Assuming for a moment that only these two sites exist, any search for deep red automobile could result in maroon automobile and deep red car even though deep red automobile does not exist on the web.

In the early days of SEO, it was recommended that synonyms and plural versions of terms be used. This was back when semantics was not used or as strong. Today, you can see this is not necessary since relationships between words and usage are kept in a semantics database.

Using the same model but jumping ahead quite a bit, if I write a brilliant piece that is quoted on several other webpages, semantics can note this as a citation and attribute this back to my original work giving it much more importance even without links to my page at all. In this, a page with no inbound (back) links, can outrank a page with a high number of inbound (back) links simply because of a citation. Citations are an important part of applying the semantic web to the world wide web. In fact, while SEOs were chasing the allusive AuthorRank, there was no such thing.
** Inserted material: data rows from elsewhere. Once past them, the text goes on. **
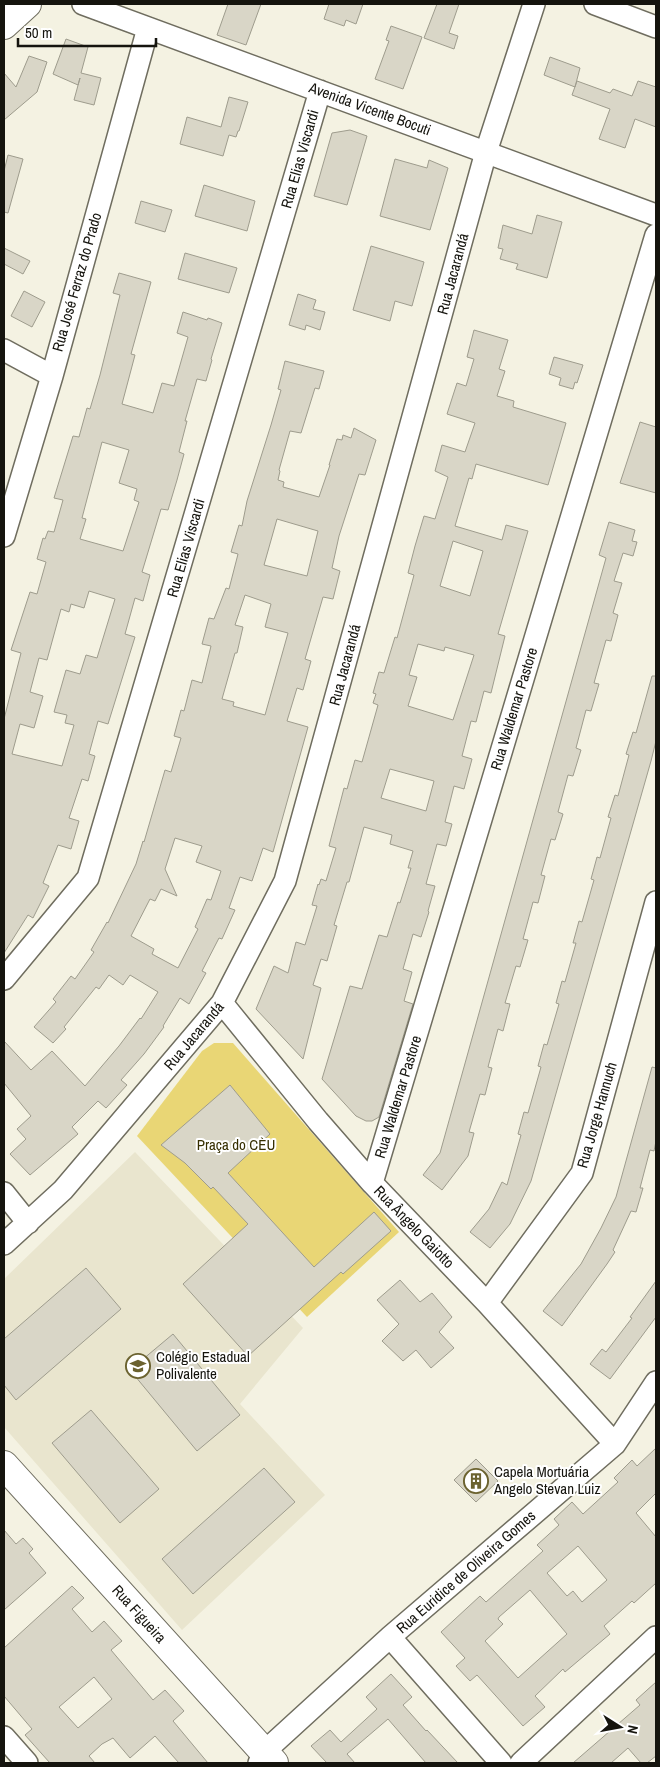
<svg xmlns="http://www.w3.org/2000/svg" width="660" height="1767" font-family="'Archivo Narrow',sans-serif">
	<rect width="100%" height="100%" fill="#f4f2e2"/>
	<path fill="#e9e5ce" d="M 135,1152 L 303,1328 L 240,1404 L 325,1495 L 182,1630 L 4,1427 L 4,1279 Z"/>
	<path fill="#e9d675" d="M 214,1043 L 233,1043 L 399,1232 L 307,1317 L 137,1136 L 202,1051 Z"/>
	<path fill="#d9d6c7" stroke="#9e9c8d" fill-rule="evenodd" d="M 228,4 L 261,4 L 246,45 L 217,35 Z
		M 329,4 L 363,4 L 356,24 L 346,20 L 344,26 L 324,19 Z
		M 437,4 L 459,4 L 449,33 L 458,36 L 454,49 L 424,38 Z
		M 391,26 L 422,37 L 403,89 L 375,79 L 389,41 L 386,40 Z
		M 66,39 L 88,47 L 81,73 L 101,78 L 94,105 L 74,100 L 80,78 L 78,85 L 53,74 Z
		M 29,56 L 47,62 L 37,92 L 4,120 L 4,73 L 16,87 Z
		M 550,57 L 580,68 L 575,87 L 544,75 Z
		M 577,81 L 610,93 L 613,89 L 632,96 L 638,81 L 656,87 L 656,127 L 635,119 L 625,148 L 599,139 L 610,109 L 572,95 Z
		M 229,97 L 248,102 L 239,131 L 238,131 L 236,137 L 229,135 L 223,156 L 180,144 L 187,117 L 221,127 Z
		M 350,130 L 367,136 L 347,205 L 314,196 L 332,133 Z
		M 8,155 L 23,159 L 8,213 L 4,212 L 4,171 Z
		M 395,159 L 427,168 L 429,160 L 448,168 L 430,230 L 380,216 Z
		M 204,185 L 255,201 L 247,231 L 195,216 Z
		M 141,201 L 172,210 L 165,232 L 135,223 Z
		M 537,215 L 562,222 L 547,278 L 516,269 L 518,264 L 500,259 L 503,249 L 498,248 L 503,225 L 532,234 Z
		M 371,246 L 424,262 L 412,306 L 395,301 L 390,321 L 353,310 Z
		M 4,248 L 30,261 L 23,274 L 4,264 Z
		M 185,253 L 237,268 L 229,293 L 178,279 Z
		M 119,273 L 151,282 L 131,354 L 135,355 L 122,404 L 153,413 L 162,383 L 174,386 L 188,337 L 177,333 L 183,312 L 207,320 L 208,318 L 222,323 L 211,359 L 212,360 L 206,381 L 197,379 L 185,421 L 187,421 L 179,452 L 184,454 L 177,480 L 168,510 L 161,509 L 142,572 L 150,575 L 143,601 L 135,598 L 125,634 L 135,637 L 108,724 L 98,721 L 89,754 L 95,756 L 88,781 L 82,779 L 69,818 L 79,821 L 71,849 L 58,845 L 43,883 L 49,886 L 33,918 L 28,915 L 4,953 L 4,719 L 21,653 L 11,650 L 30,592 L 37,594 L 46,562 L 37,559 L 43,538 L 45,539 L 48,531 L 54,532 L 63,500 L 54,498 L 73,436 L 79,437 L 87,408 L 90,409 L 100,375 L 120,295 L 113,293 ZM 102,442 L 129,450 L 119,483 L 137,489 L 134,500 L 139,502 L 123,551 L 80,539 L 86,519 L 82,518 ZM 89,591 L 115,599 L 97,658 L 86,655 L 80,674 L 66,670 L 54,712 L 67,715 L 65,723 L 74,725 L 62,766 L 12,754 L 20,724 L 34,728 L 43,696 L 30,692 L 39,658 L 47,660 L 61,609 L 69,612 L 71,604 L 84,608 Z
		M 24,291 L 45,302 L 32,327 L 11,316 Z
		M 298,294 L 316,300 L 313,309 L 325,312 L 320,330 L 306,325 L 305,330 L 289,325 Z
		M 474,330 L 508,340 L 499,369 L 505,371 L 497,396 L 514,401 L 513,407 L 566,423 L 548,485 L 476,464 L 472,479 L 469,478 L 455,526 L 502,540 L 506,525 L 528,531 L 498,634 L 505,636 L 491,693 L 484,691 L 476,722 L 471,721 L 462,756 L 472,759 L 464,789 L 454,786 L 445,822 L 452,824 L 446,846 L 437,844 L 426,884 L 435,886 L 428,911 L 429,912 L 421,937 L 413,934 L 403,969 L 412,972 L 404,1001 L 413,1004 L 379,1117 L 372,1121 L 366,1121 L 356,1116 L 322,1079 L 350,986 L 362,989 L 379,935 L 387,937 L 398,902 L 400,903 L 411,868 L 408,868 L 413,851 L 390,844 L 392,835 L 364,827 L 349,882 L 347,882 L 334,925 L 337,926 L 327,961 L 321,959 L 313,985 L 321,988 L 303,1059 L 256,1009 L 274,966 L 288,973 L 296,942 L 305,945 L 317,906 L 312,905 L 318,884 L 319,885 L 321,879 L 326,881 L 336,848 L 329,846 L 344,788 L 347,789 L 355,760 L 362,762 L 378,705 L 373,703 L 376,694 L 373,693 L 379,672 L 384,673 L 395,637 L 397,638 L 414,575 L 408,573 L 415,546 L 424,516 L 435,519 L 448,477 L 435,471 L 442,445 L 465,452 L 475,423 L 447,414 L 457,383 L 466,386 L 474,359 L 467,357 ZM 453,541 L 483,551 L 470,596 L 440,586 ZM 418,644 L 444,651 L 445,647 L 474,655 L 453,720 L 408,706 L 417,677 L 409,675 ZM 390,769 L 434,781 L 426,811 L 381,798 Z
		M 554,357 L 583,365 L 577,383 L 575,382 L 573,389 L 559,385 L 561,378 L 549,374 Z
		M 285,361 L 324,371 L 319,389 L 315,388 L 301,433 L 290,431 L 279,470 L 280,471 L 278,480 L 284,482 L 283,487 L 319,497 L 330,465 L 329,465 L 337,439 L 342,440 L 343,435 L 351,438 L 354,428 L 376,440 L 365,475 L 359,474 L 339,536 L 332,568 L 340,571 L 333,599 L 323,597 L 305,659 L 311,661 L 303,690 L 297,688 L 287,721 L 308,727 L 273,852 L 263,848 L 252,881 L 240,877 L 229,908 L 235,910 L 222,939 L 219,938 L 202,971 L 206,973 L 189,1004 L 180,998 L 163,1026 L 164,1027 L 144,1054 L 121,1080 L 127,1085 L 106,1108 L 98,1101 L 72,1127 L 78,1134 L 30,1175 L 10,1154 L 26,1139 L 17,1129 L 31,1116 L 4,1083 L 4,1041 L 31,1070 L 52,1051 L 85,1086 L 119,1046 L 140,1018 L 141,1019 L 158,992 L 130,975 L 123,985 L 109,975 L 99,989 L 96,987 L 64,1027 L 66,1029 L 53,1043 L 34,1027 L 56,1002 L 53,999 L 71,976 L 75,979 L 94,952 L 91,950 L 107,922 L 108,923 L 136,864 L 143,841 L 144,842 L 165,770 L 171,772 L 181,738 L 174,736 L 181,710 L 184,711 L 192,680 L 202,683 L 211,646 L 202,644 L 209,618 L 214,619 L 226,588 L 229,589 L 238,554 L 231,552 L 239,525 L 242,526 L 247,501 L 271,425 L 281,390 L 278,389 ZM 277,519 L 318,531 L 307,576 L 264,565 ZM 245,595 L 271,604 L 265,627 L 288,633 L 265,715 L 233,706 L 234,702 L 222,699 L 235,653 L 237,653 L 243,627 L 235,625 ZM 175,838 L 202,846 L 196,862 L 221,871 L 211,900 L 207,899 L 195,927 L 198,929 L 178,968 L 152,954 L 154,949 L 131,936 L 150,899 L 155,901 L 161,889 L 177,896 L 165,869 Z
		M 640,422 L 656,427 L 656,493 L 620,483 Z
		M 609,522 L 635,530 L 632,541 L 637,542 L 633,556 L 623,553 L 614,581 L 622,583 L 613,613 L 618,615 L 611,641 L 606,640 L 594,683 L 599,684 L 591,711 L 586,710 L 576,748 L 581,750 L 573,776 L 568,775 L 558,812 L 563,814 L 555,840 L 551,839 L 541,875 L 545,876 L 538,903 L 533,902 L 523,939 L 528,940 L 520,967 L 516,966 L 505,1003 L 510,1004 L 503,1031 L 498,1029 L 488,1067 L 492,1068 L 485,1095 L 480,1094 L 469,1132 L 474,1133 L 468,1156 L 442,1190 L 423,1175 L 440,1153 L 606,558 L 599,555 Z
		M 652,676 L 656,676 L 656,741 L 651,761 L 531,1181 L 510,1224 L 490,1248 L 470,1232 L 489,1209 L 502,1182 L 507,1185 L 521,1135 L 518,1134 L 524,1112 L 528,1113 L 541,1067 L 538,1066 L 544,1044 L 547,1045 L 559,1004 L 556,1003 L 562,981 L 565,982 L 576,943 L 573,943 L 579,921 L 582,922 L 594,880 L 591,879 L 597,857 L 600,858 L 611,818 L 608,817 L 615,795 L 618,796 L 629,755 L 626,754 L 633,732 L 636,733 Z
		M 652,1067 L 656,1068 L 656,1141 L 654,1151 L 650,1150 L 640,1188 L 643,1188 L 636,1212 L 631,1211 L 613,1250 L 615,1252 L 607,1264 L 562,1326 L 543,1311 L 581,1264 L 601,1228 L 616,1197 Z
		M 230,1085 L 270,1134 L 228,1173 L 314,1267 L 374,1212 L 391,1231 L 343,1274 L 341,1272 L 248,1356 L 183,1284 L 248,1224 L 213,1187 L 211,1189 L 185,1163 L 161,1145 Z
		M 86,1268 L 121,1309 L 16,1400 L 4,1385 L 4,1339 Z
		M 400,1280 L 420,1302 L 432,1293 L 452,1317 L 439,1332 L 454,1348 L 431,1368 L 416,1350 L 403,1361 L 382,1341 L 399,1324 L 377,1300 Z
		M 656,1281 L 656,1317 L 610,1379 L 590,1364 L 602,1349 L 606,1352 L 632,1318 L 630,1317 Z
		M 173,1334 L 240,1415 L 197,1451 L 130,1370 Z
		M 91,1410 L 159,1489 L 120,1523 L 52,1443 Z
		M 656,1448 L 656,1493 L 636,1513 L 656,1537 L 656,1583 L 634,1603 L 632,1601 L 604,1626 L 610,1634 L 565,1672 L 563,1669 L 535,1696 L 545,1707 L 523,1726 L 477,1675 L 470,1681 L 456,1666 L 465,1658 L 441,1632 L 480,1596 L 486,1602 L 543,1551 L 537,1545 L 559,1525 L 554,1519 L 572,1502 L 583,1514 L 618,1482 L 614,1478 L 632,1460 L 637,1466 ZM 578,1546 L 607,1580 L 582,1602 L 573,1591 L 567,1596 L 547,1573 ZM 530,1590 L 567,1634 L 518,1678 L 485,1641 L 503,1624 L 498,1619 L 499,1617 Z
		M 476,1459 L 498,1481 L 476,1502 L 454,1480 Z
		M 264,1468 L 295,1502 L 193,1594 L 162,1559 Z
		M 4,1530 L 16,1544 L 23,1538 L 33,1549 L 29,1553 L 46,1573 L 4,1610 Z
		M 72,1586 L 84,1598 L 72,1609 L 92,1632 L 104,1621 L 122,1641 L 111,1650 L 153,1700 L 165,1690 L 184,1711 L 173,1721 L 208,1763 L 179,1763 L 155,1736 L 130,1758 L 113,1738 L 102,1744 L 89,1756 L 95,1763 L 50,1763 L 25,1735 L 32,1729 L 4,1696 L 4,1648 ZM 94,1677 L 112,1699 L 78,1728 L 59,1707 Z
		M 391,1674 L 412,1697 L 403,1705 L 426,1731 L 427,1730 L 458,1763 L 426,1763 L 388,1719 L 347,1754 L 355,1763 L 327,1763 L 311,1746 L 330,1730 L 341,1742 L 377,1709 L 366,1697 Z
		M 656,1682 L 656,1756 L 647,1763 L 641,1763 L 628,1748 L 611,1763 L 573,1763 L 640,1705 L 636,1700 Z"/>
	<g fill="none" stroke-linecap="round" stroke-linejoin="round">
		<defs>
			<path id="street" d="M 83,4 L 656,215
				M 595,4 L 656,27
				M 4,350 L 52,376
				M 4,536 L 52,376 L 148,28
				M 4,979 L 88,878 L 320,91
				M 222,1003 L 318,1121 L 372,1183 L 487,1303 L 615,1444
				M 372,1183 L 656,235
				M 4,1193 L 28,1223
				M 4,1244 L 63,1190 L 222,1003 L 285,881 L 486,152 L 534,4
				M 487,1303 L 582,1173 L 656,902
				M 390,1637 L 501,1763
				M 4,1737 L 27,1763
				M 259,1763 L 264,1752 L 390,1637 L 615,1444 L 656,1382
				M 521,1763 L 656,1637"/>
			<path id="secondary" d="M 4,25 L 27,4
				M 4,1465 L 274,1763"/>
		</defs>
		<use href="#street" stroke="#6f6d5f" stroke-width="24"/>
		<use href="#secondary" stroke="#6f6d5f" stroke-width="30"/>
		<use href="#street" stroke="#fff" stroke-width="21"/>
		<use href="#secondary" stroke="#fff" stroke-width="28"/>
	</g>
	<defs>
		<symbol id="school-ring" viewBox="-11 -11 22 22"><circle r="9.5" fill="#fff" stroke="#6b622f" stroke-width="1.5"/><path d="M0-5L7-2L0 1L-7-2ZM-4 1L0 2.5L4 1V4Q0 6-4 4Z" fill="#6b622f"/></symbol>
		<symbol id="building-ring" viewBox="-11 -11 22 22"><circle r="9.5" fill="#fff" stroke="#6b622f" stroke-width="1.5"/><path d="M-4-6H4V6H1V3H-1V6H-4ZM-2.5-4.3h1.7v1.8h-1.7ZM.8-4.3h1.7v1.8H.8ZM-2.5-1h1.7V.8h-1.7ZM.8-1h1.7V.8H.8Z" fill="#6b622f"/></symbol>
	</defs>
	<g fill-rule="evenodd">
		<use href="#school-ring" x="124" y="1352" width="28" height="28"/>
		<use href="#building-ring" x="462" y="1467" width="28" height="28"/>
	</g>
	<g text-anchor="middle" stroke-width="4" stroke-linejoin="round" paint-order="stroke">
		<g font-size="15" fill="#15140e" stroke="#fff">
			<text transform="translate(370 109) rotate(20)" y="5">Avenida Vicente Bocuti</text>
			<text transform="translate(300 159) rotate(-74)" y="5">Rua Elias Viscardi</text>
			<text transform="translate(453 274) rotate(-75)" y="5">Rua Jacarandá</text>
			<text transform="translate(77 282) rotate(-74)" y="5">Rua José Ferraz do Prado</text>
			<text transform="translate(186 548) rotate(-74)" y="5">Rua Elias Viscardi</text>
			<text transform="translate(345 665) rotate(-75)" y="5">Rua Jacarandá</text>
			<text transform="translate(514 709) rotate(-73)" y="5">Rua Waldemar Pastore</text>
			<text transform="translate(194 1036) rotate(-50)" y="5">Rua Jacarandá</text>
			<text transform="translate(398 1097) rotate(-73)" y="5">Rua Waldemar Pastore</text>
			<text transform="translate(597 1115) rotate(-74)" y="5">Rua Jorge Hannuch</text>
			<text transform="translate(414 1227) rotate(46)" y="5">Rua Ângelo Gaiotto</text>
			<text transform="translate(466 1572) rotate(-41)" y="5">Rua Euridice de Oliveira Gomes</text>
			<text transform="translate(139 1614) rotate(48)" y="5">Rua Figueira</text>
		</g>
		<g font-size="15" fill="#362e00" stroke="#fff">
			<text x="236" y="1150">Praça do CÈU</text>
		</g>
		<g font-size="15" fill="#15140e" stroke="#fff" text-anchor="start">
			<text x="156" y="1362">Colégio Estadual<tspan x="156" dy="17">Polivalente</tspan></text>
			<text x="494" y="1477">Capela Mortuária<tspan x="494" dy="17">Angelo Stevan Luiz</tspan></text>
		</g>
	</g>
	<rect width="660" height="1767" fill="none" stroke="#15140e" stroke-width="10"/>
	<g transform="translate(620 1727) rotate(101)" stroke="#ffffff" stroke-width="4" paint-order="stroke">
	<path d="M0-4L9 19L0 12L-9 19Z" fill="#15140e"/>
	<text y="-8" font-size="14" font-weight="bold" text-anchor="middle" fill="#15140e">N</text>
	</g>
	<path d="M18 38v8h138v-8" fill="none" stroke="#15140e" stroke-width="2.5"/>
	<text x="25" y="38" font-size="15" fill="#15140e" stroke="#ffffff" stroke-width="4" paint-order="stroke">50 m</text>
</svg>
It was all semantics and data pair matching which I will not get into but to say that, for example, written by could indicate authors name immediately follows and therefore a citation credit can be applied to the author if the piece was quoted.

Why did I go through all of this??

So that you will easily see, that the mechanism behind valuating any term on a site is far more complicated and no longer dependent upon density which was never fully the case anyway. In fact, density is no longer a secondary effect at all. The reason for this simple. It was easily gamed and no decay rate could compensate for the gaming just like in the original PageRank schema.

As for any keyword stuffed site, it is only a matter of time before semantics will give them away. Panda started out as a periodic task that was designed specifically to measure this and other similar things and adjust metrics to down-grade the effects of an offending site in the SERPs. While the SiteRank generally stays the same, any site found to spam will take a knock in the TrustRank score having had a violation thus down-grading the SiteRank slightly. I believe there is a severity component to this mechanism that allows for minor offenses to be corrected without harm. This knock sticks around even when the problem is solved. This is because the violation is retained in the sites history. So what happens is that the SERP placement will drop until the problem is solved in which the SERP placement will begin to rise again but never to the level that the offending site once had due to the notation of the violation. The older a violation becomes, the more it is forgiven allowing a previous offense to lose it's negative effect over time. As a note, while it is said that Panda and others run more often and my be a continual process today, it still takes time to build the semantic link map to know if a site is an offender. This means that a site will get away with stuffing for a period, but fail in the end once the semantic links and metrics are fully established. As well, I am sure there is an initial effect for stuffing, but is diminished greatly using the semantic model and the effect is rather superficial as a by product. This is because when a page is discovered, there is little to go on until the semantic link maps are filled out. Google, in it's wisdom, allows some grace thus allowing the page to rank high for terms within the important signals initially before settling into it's proper placement in the SERPs. Assuming that the signals match the semantics, then recalculating SERP placement will result in a relative shift in how the page is found. Otherwise, if the signals and the semantics do not agree, the placement within the SERP will be based upon semantics and how the page is found will change. This is why it is important to send the right signals in the first place by using keywords and tags accurately and honestly.

[Update]

I cut and pasted this answer into TextRazor www.textrazor.com/demo and here is an example. You will see the relative position to that imaginary point at the beginning of the content and other linguistics analysis in the table as well as the topic scores to the right. You can do the same by cutting the text of this answer (above this update) and pasting it into the demo page and playing around a bit. I encourage it. It will give you a good idea of how content is processed.